Below are records; count the lines in them that hold "Table" and give only the count.

**** Data to use ****

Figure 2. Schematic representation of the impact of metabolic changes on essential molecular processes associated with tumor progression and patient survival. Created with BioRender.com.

****
**** Data to use ****

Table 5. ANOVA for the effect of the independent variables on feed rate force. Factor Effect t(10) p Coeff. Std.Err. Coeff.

****
**** Data to use ****

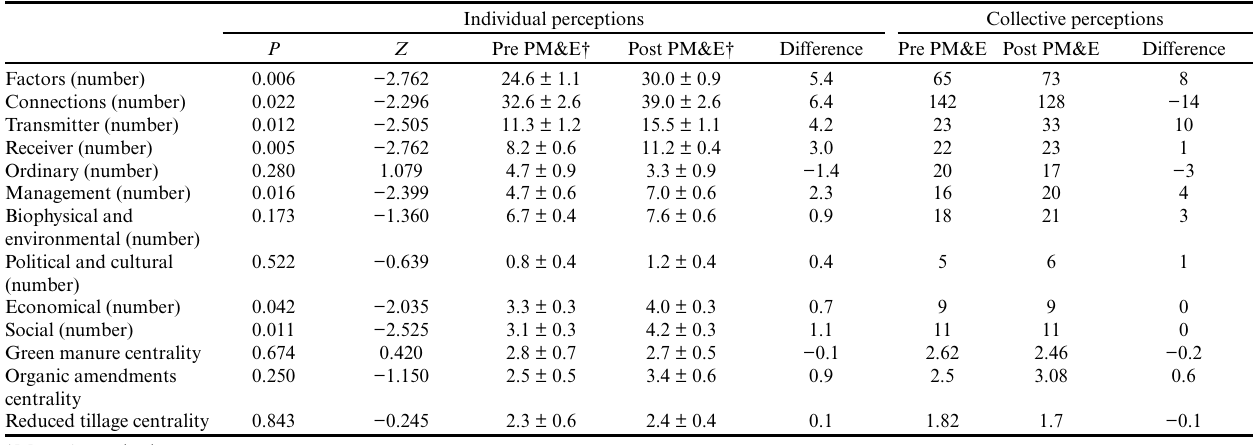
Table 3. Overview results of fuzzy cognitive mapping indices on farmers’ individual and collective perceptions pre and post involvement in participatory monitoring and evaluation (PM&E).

****

Task solution:
2